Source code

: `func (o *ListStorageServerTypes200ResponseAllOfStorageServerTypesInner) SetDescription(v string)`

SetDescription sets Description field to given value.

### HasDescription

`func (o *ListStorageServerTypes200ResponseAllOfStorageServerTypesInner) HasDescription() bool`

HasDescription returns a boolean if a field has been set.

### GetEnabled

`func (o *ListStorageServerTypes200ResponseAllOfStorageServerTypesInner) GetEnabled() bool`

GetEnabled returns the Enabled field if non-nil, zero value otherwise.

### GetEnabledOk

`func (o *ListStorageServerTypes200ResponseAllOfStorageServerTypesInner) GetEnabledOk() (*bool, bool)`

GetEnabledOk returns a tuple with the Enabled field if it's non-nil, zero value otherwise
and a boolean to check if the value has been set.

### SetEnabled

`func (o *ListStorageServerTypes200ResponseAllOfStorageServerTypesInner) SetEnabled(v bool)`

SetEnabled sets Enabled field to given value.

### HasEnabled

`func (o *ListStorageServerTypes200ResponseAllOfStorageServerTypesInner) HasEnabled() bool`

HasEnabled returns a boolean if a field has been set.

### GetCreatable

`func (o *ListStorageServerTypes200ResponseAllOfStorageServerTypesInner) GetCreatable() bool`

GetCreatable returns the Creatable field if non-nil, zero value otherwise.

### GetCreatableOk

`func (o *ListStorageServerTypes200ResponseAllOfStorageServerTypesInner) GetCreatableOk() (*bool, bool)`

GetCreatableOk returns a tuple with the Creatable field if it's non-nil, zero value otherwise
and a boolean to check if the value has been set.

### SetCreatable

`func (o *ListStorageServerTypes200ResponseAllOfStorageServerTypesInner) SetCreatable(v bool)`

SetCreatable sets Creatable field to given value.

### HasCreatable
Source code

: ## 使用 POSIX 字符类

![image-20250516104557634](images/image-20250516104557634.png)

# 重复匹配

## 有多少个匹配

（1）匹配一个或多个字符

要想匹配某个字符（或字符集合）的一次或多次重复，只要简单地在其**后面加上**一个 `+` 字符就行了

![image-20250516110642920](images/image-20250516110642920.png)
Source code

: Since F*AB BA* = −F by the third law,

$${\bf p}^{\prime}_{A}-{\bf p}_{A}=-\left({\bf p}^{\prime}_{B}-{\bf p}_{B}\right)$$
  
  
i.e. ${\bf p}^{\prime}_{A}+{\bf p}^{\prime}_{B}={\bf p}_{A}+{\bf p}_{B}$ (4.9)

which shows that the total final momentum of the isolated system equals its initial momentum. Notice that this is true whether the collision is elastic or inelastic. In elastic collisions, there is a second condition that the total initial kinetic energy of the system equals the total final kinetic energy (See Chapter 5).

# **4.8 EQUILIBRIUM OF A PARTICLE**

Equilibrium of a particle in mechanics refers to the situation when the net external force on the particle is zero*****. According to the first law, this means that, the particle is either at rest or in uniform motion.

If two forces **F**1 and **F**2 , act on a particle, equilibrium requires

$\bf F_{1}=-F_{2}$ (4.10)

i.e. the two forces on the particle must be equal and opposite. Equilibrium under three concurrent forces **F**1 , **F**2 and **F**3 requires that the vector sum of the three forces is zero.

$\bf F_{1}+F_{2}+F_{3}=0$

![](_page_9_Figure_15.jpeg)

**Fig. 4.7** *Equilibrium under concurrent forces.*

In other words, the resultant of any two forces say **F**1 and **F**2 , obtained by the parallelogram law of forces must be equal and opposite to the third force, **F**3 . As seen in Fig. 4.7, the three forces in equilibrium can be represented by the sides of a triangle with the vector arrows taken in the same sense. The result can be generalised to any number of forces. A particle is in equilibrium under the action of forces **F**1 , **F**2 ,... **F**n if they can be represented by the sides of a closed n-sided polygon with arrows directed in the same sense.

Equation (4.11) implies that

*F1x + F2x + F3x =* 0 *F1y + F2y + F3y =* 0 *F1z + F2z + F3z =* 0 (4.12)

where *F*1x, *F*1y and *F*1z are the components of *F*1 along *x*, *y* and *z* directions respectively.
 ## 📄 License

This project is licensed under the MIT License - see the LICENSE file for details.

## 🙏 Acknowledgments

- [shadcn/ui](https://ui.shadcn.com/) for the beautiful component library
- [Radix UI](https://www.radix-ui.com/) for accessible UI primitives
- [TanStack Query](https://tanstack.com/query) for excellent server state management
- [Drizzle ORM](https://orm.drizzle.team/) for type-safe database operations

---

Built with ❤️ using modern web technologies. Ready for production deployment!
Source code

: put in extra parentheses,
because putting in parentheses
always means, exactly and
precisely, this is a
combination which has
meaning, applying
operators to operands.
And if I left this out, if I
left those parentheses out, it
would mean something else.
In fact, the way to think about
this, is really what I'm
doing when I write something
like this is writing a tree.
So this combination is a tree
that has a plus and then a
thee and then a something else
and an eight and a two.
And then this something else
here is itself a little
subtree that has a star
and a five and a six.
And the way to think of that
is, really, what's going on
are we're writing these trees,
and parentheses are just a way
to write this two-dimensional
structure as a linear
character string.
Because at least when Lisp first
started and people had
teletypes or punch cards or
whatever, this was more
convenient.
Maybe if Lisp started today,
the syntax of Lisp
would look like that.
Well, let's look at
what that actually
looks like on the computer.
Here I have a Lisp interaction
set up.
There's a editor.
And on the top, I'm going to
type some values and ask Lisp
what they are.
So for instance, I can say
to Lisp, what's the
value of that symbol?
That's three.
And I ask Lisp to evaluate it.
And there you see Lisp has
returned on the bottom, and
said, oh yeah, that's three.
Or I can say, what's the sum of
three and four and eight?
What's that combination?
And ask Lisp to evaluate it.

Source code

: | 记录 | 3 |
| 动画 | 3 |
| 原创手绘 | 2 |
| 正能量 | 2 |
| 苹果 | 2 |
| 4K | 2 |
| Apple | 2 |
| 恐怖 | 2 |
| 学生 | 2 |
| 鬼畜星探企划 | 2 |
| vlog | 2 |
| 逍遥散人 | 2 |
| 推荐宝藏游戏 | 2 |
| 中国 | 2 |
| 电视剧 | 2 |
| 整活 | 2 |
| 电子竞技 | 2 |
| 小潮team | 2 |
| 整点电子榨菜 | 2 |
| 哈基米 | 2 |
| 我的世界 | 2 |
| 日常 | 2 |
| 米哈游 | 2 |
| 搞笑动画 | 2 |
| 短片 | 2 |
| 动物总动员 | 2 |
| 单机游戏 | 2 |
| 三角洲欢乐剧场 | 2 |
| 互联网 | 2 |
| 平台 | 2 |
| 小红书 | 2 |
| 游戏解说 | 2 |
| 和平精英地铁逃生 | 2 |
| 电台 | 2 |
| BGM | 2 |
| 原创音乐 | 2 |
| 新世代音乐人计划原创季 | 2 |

• Task details: Please count how many lines of the data above contain the string "parentheses" and give only that number.

• Answer: 4